*Task directions:* In the records below, begin at the line that has "right elbow: (531, 205)" and stop after the line that has "right hip: (588, 185)"; quote those lines verbatim and nothing more.
━━ Data section
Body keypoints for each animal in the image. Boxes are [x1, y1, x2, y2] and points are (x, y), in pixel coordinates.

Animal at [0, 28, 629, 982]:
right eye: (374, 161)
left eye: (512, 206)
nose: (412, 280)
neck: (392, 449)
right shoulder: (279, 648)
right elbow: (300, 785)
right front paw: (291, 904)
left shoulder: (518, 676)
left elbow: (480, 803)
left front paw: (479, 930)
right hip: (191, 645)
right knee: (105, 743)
━━━━
━━ Data section
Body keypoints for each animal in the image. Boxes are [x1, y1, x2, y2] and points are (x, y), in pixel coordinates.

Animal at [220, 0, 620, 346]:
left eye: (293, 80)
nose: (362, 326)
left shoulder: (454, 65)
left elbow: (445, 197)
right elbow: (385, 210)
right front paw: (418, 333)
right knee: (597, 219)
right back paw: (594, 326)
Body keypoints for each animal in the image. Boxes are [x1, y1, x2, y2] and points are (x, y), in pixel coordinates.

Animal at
━━━━
━━ Data section
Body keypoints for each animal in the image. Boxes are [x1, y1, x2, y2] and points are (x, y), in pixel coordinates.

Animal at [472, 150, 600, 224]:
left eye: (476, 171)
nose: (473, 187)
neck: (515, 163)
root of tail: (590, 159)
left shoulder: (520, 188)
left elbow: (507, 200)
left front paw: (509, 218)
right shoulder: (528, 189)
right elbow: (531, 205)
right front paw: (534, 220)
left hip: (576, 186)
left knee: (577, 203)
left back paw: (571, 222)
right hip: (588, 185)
━━━━
*Task answer:*
right elbow: (531, 205)
right front paw: (534, 220)
left hip: (576, 186)
left knee: (577, 203)
left back paw: (571, 222)
right hip: (588, 185)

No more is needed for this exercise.